DEMOCRAZY.ID – DPP Projo menindak tegas anggotanya yang terbukti menyebarkan video Sekretaris Jenderal Projo, Freddy Alex Damanik, saat mendokumentasikan pernyataan Ketua Umum Budi Arie Setiadi terkait wacana percepatan Pemilu 2029.
Sekretaris Jenderal Projo, Freddy Alex Damanik, membenarkan bahwa organisasi telah memberikan sanksi internal kepada pihak yang membocorkan rekaman tersebut ke publik.
“Secara organisasi, kami sudah memberikan sanksi kepada yang bersangkutan,” tegas Freddy.
Namun, ia enggan merinci bentuk sanksi yang dijatuhkan.
Freddy menjelaskan, rekaman tersebut diambil saat forum silaturahmi internal Projo di Jakarta pada Senin (24/8/2026).
Ia mengakui merekam pernyataan Budi Arie murni untuk kebutuhan dokumentasi internal, bukan untuk dipublikasikan.
Terpisah, Ketua Umum Projo Budi Arie Setiadi menegaskan tidak pernah memerintahkan siapapun untuk memviralkan atau merekam pernyataannya.
“Saya tak pernah punya rencana memviralkan. Memerintahkan Freddy untuk merekam saya bicara juga tidak ada,” ujar Budi Arie dalam program Gaspol di YouTube Kompas.com, Kamis (27/8/2026).
Budi Arie menyayangkan bocornya dokumen tersebut.
Menurutnya, video itu mulanya hanya dibagikan terbatas di grup internal DPP Projo sebelum akhirnya beredar luas ke publik.
“Kami sayangkan video itu direkam. Dia (Freddy) juga tak menyangka, tiba-tiba merekam, lalu disebar ke grup DPP dan akhirnya meluas ke mana-mana,” tuturnya.

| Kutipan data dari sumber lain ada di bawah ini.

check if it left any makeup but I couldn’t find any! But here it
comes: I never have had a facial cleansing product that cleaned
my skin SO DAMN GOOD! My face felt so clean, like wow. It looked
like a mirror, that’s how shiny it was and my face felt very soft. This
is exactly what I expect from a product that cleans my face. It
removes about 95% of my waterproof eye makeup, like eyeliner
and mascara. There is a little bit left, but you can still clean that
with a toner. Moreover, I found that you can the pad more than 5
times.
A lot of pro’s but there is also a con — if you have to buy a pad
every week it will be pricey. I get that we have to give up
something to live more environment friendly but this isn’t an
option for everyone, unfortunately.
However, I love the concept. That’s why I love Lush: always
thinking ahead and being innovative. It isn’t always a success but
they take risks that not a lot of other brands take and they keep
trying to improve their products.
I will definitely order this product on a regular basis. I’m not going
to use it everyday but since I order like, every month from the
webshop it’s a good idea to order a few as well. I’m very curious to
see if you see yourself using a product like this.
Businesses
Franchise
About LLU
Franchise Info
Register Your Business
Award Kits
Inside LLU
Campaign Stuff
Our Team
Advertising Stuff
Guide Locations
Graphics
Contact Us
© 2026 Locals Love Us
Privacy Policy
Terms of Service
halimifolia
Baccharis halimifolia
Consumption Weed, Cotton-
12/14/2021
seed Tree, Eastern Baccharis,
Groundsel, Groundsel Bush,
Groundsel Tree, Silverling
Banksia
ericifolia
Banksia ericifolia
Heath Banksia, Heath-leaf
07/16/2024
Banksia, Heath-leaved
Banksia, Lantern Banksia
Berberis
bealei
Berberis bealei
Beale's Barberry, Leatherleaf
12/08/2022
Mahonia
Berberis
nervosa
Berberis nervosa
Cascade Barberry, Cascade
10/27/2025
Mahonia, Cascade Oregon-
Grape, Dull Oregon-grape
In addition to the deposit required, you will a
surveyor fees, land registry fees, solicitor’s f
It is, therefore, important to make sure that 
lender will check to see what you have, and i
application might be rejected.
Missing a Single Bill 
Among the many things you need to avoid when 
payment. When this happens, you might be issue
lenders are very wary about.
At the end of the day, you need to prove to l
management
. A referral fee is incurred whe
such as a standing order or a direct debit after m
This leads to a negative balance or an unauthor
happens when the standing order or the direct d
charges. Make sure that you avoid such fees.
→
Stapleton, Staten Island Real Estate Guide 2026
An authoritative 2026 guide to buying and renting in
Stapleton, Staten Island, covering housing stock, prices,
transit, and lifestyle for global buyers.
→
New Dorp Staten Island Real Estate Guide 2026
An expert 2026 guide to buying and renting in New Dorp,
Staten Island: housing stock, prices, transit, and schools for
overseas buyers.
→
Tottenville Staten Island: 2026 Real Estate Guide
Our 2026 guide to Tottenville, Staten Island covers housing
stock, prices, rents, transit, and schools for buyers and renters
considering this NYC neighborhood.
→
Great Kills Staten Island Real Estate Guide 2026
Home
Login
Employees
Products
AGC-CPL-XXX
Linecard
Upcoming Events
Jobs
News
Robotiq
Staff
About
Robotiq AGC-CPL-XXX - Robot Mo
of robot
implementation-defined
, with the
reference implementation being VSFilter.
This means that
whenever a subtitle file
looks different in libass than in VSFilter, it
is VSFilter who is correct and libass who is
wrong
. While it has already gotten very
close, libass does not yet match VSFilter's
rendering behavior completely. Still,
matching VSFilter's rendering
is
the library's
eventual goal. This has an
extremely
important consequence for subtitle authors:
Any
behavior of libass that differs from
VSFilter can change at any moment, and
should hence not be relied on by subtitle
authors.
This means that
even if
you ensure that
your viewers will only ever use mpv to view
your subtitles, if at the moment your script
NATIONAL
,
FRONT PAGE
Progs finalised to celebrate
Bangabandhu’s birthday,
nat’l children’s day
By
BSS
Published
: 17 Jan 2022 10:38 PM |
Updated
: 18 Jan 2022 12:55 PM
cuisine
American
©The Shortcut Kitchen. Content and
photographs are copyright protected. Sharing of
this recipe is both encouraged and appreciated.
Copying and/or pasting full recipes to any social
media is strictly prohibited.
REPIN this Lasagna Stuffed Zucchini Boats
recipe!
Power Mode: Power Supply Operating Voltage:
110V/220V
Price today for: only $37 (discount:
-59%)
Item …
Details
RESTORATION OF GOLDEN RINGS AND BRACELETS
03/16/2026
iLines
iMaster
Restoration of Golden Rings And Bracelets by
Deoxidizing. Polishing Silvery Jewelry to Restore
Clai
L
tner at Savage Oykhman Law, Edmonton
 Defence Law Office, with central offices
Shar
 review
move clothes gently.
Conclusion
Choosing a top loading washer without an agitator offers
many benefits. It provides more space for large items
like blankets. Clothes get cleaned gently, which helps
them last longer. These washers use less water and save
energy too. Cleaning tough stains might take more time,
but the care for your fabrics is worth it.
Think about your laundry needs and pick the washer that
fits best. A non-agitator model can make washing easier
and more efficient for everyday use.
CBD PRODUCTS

Ngeri banget mainnya ya.🤦 https://t.co/yMcG0abY9i pic.twitter.com/pVf5yv9teW
— Chusnul ch💞timah (@ch_chotimah2) August 24, 2026
Sebelum sanksi internal diputuskan, Budi Arie menyampaikan permohonan maaf terbuka atas kegaduhan dan spekulasi politik yang dipicu oleh pernyataannya.
“Sehubungan dengan viralnya analisis saya dalam pertemuan di Jakarta yang menimbulkan salah penafsiran, saya Budi Arie Setiadi memohon maaf kepada pihak-pihak yang kurang berkenan,” ucapnya melalui keterangan video, Rabu (26/8/2026).
Mantan Menteri Komunikasi dan Informatika itu menegaskan bahwa wacana percepatan Pemilu 2029 tersebut merupakan analisis pribadi, bukan sikap resmi Projo.
Ia juga memastikan narasi tersebut sama sekali tidak berkaitan dengan Presiden ke-7 RI, Joko Widodo.
“Pernyataan itu murni analisis pribadi saya dan tidak ada kaitannya dengan Bapak Joko Widodo,” tegas Budi Arie seraya menyatakan siap bertanggung jawab atas dampak pernyataannya.